由突厥王子案而引发的朱礼谋反案、许文冲遇刺案的重新审理,就在证人资质问题的争执中结束了第二堂。


从技术角度来说,案情没什么进展。第一堂至少还指出那么多疑点,犯罪嫌疑人有了明确的指向。第二堂虽然提出了两名证人,但他们都没来得及上堂亲口作证。而没有当堂供述并画押的口供,法律效力是极低的。罗立大都督呢,甚至还没来得及做决定,是做污点证人呢,还是负隅顽抗到底。


所以,第二堂结束后的悬疑气氛浓烈,第三堂的审结堂,可预计的压力也骤然加大。


“其实,我还有个旁证没说呢。”在刑部衙门后门的小巷子里,春荼蘼的马车与杜东辰的擦肩而过时,她掀开车帘说。


今天是十月初十,已经是入冬的天气。

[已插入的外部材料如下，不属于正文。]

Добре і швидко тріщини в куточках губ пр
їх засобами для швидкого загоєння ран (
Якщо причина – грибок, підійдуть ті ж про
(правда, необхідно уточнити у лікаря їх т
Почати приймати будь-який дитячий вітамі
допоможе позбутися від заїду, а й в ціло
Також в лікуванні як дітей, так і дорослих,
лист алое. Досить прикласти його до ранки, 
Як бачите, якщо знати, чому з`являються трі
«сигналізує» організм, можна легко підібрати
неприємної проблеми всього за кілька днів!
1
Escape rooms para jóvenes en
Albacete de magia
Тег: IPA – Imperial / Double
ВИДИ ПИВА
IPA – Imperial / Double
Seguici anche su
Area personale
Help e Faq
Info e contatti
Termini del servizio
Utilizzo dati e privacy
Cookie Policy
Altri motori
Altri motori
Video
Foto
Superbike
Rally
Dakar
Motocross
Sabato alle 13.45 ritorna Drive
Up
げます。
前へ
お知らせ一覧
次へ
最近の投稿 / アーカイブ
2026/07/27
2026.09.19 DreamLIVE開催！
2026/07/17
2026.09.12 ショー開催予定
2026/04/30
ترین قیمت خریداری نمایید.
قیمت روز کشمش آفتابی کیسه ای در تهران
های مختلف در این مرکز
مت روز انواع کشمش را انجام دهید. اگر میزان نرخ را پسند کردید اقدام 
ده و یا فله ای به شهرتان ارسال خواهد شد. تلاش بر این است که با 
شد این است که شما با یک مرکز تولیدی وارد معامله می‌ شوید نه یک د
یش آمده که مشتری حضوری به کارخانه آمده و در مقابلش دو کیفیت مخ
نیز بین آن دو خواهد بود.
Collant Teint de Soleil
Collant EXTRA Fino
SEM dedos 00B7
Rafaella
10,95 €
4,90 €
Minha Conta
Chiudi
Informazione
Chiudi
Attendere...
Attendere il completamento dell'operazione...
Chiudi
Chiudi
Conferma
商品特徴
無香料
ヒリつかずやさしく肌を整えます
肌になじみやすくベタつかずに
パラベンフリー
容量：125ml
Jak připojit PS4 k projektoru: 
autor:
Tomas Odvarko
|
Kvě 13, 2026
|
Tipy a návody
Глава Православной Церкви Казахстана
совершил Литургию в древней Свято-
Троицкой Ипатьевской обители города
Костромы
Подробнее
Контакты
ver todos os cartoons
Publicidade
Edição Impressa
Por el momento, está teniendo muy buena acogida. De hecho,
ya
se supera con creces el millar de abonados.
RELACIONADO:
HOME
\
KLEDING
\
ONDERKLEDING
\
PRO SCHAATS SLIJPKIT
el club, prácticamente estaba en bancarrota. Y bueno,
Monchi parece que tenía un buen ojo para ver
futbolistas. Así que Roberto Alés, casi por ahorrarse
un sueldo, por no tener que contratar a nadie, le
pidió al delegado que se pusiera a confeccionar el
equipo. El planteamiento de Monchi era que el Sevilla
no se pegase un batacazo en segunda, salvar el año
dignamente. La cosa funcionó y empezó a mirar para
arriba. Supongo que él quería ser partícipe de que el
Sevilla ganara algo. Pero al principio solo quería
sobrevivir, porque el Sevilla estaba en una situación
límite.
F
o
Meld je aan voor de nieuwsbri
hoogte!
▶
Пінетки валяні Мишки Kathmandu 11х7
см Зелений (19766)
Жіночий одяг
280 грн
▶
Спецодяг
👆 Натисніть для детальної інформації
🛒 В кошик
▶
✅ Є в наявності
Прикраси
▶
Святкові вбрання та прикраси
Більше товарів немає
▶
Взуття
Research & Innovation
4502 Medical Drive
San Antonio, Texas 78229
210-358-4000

不过大唐处于历史上的温暖期,不像大明朝,悲剧的赶上了小冰河时期,所以气候温暖,类似于深秋的感觉。除了腊月和年关气候的北方,其他时间的其他地方,整个冬天都并不寒冷。


但尽管如此,车帘也换上了厚的,深蓝色底,上面绣着淡粉色的桃花,凭白就在那沉稳和萧瑟的气氛中,流露出一丝温柔的春意。


杜东辰向车窗外望去,见到的,正是一只纤纤素手挑着那车帘的画面,强烈刺激着他的视觉。夕阳的余晖,斜斜照下来,映在那只手主人的脸上,似乎给那甜美的面容蒙着淡淡的金红色微光,美丽不可方物。春荼蘼就这样,像很远,却又很近的闯入他的眼睛里,令他的心头骤然停跳一拍。随即。苦涩之意喷涌,瞬间没顶。


为什么?他们说法做了对头人!


“倒要请教?”他逼迫自己用冷漠嘲讽的语气问道。


春荼蘼似乎没感觉到他的态度,仍旧笑眯眯的,“朱礼谋反的事发作之前不久,我祖父莫名其妙地生了场大病,不适合长安的气候,不得不回到家乡修养了一段时间。我借着这回翻案的人力和物力,顺便调查了一下,因为我祖父生病的时间太巧合啊。透着那么一股子阴谋的味道。结果呢?我发现当年给我祖父诊病的侯御医有问题。”


“什么问题?”杜东辰问,随后抿紧了唇。


这模样,有一种拼命抵抗压力的脆弱感觉,令春荼蘼都不忍心了再下重手了。可是,对敌人的仁慈。就是对自己的残忍。这个道理,她是懂的。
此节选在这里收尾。